Fake date tests reveal LLM biases in macro forecasts
CBR Paper Auf Deutsch lesen

Fake date tests reveal LLM biases in macro forecasts

A Bank of Russia working paper introduces "fake date tests" to evaluate biases in large language models' (LLMs) macroeconomic forecasts. The study finds that modern LLMs exhibit lookahead and context biases in their in-sample forecasts.

Detecting hidden biases in LLM forecasts

Economists are increasingly applying large language models (LLMs) to macroeconomic forecasting, often relying on in-sample accuracy evaluations.

However, LLMs are trained on vast datasets that can include future information relative to a specific forecast date, leading to potential lookahead bias.

Furthermore, their knowledge context can differ over time, creating context bias.

These biases can distort retrospective accuracy assessments, making it difficult to extrapolate in-sample performance to out-of-sample behavior.

To address this, a Bank of Russia working paper proposes a family of prompt sensitivity tests, focusing on two "fake date tests" designed to detect these specific biases.

The authors argue that failing these tests should cast serious doubt on the validity of any methodology used for retrospective accuracy evaluation of LLMs in forecasting.

Two tests for lookahead and context

The paper details two specific tests.

"Fake date test I" aims to detect lookahead bias by comparing two forecasts.

Both use the same input information, but one forecast date is set far in the past, while the other is shifted significantly into the future, beyond the LLM's release date.

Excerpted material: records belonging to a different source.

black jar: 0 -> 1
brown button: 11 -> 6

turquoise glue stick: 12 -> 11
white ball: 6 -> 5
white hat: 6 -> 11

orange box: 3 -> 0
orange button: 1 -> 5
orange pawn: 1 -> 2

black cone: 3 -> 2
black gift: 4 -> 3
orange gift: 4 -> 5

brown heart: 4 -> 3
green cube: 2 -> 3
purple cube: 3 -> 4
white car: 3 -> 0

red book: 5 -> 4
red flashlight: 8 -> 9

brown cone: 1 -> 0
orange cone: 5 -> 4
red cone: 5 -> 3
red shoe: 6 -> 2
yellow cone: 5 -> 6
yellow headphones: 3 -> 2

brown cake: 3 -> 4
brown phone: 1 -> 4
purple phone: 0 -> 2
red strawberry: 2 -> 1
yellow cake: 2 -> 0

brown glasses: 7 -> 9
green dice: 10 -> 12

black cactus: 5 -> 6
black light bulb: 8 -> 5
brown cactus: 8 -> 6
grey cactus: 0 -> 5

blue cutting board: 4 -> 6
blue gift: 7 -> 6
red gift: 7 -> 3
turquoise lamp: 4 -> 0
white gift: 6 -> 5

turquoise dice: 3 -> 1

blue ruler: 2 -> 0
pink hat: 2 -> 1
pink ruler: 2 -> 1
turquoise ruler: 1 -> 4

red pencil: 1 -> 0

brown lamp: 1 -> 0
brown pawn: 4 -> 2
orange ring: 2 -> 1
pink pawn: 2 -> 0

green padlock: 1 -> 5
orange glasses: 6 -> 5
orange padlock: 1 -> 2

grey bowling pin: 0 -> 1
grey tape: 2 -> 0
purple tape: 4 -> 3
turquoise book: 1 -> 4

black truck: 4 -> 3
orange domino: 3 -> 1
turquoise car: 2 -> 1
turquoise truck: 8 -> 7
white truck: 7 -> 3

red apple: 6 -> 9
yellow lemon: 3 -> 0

A divergence in these forecast distributions suggests the LLM is failing to ignore future data.

"Fake date test II" then addresses context bias.

In this test, the information cutoff date is aligned with the first forecast period.

If Fake date test I is passed, any subsequent mismatch in forecasts from Fake date test II indicates a bias stemming from the LLM's varying knowledge context over time.

In-sample accuracy under scrutiny

The findings cast serious doubt on the validity of current LLM retrospective accuracy evaluations in macroeconomic forecasting.

Researchers must address these inherent biases to ensure reliable out-of-sample performance estimates.

Without robust testing, the practical utility of LLMs in this domain remains limited.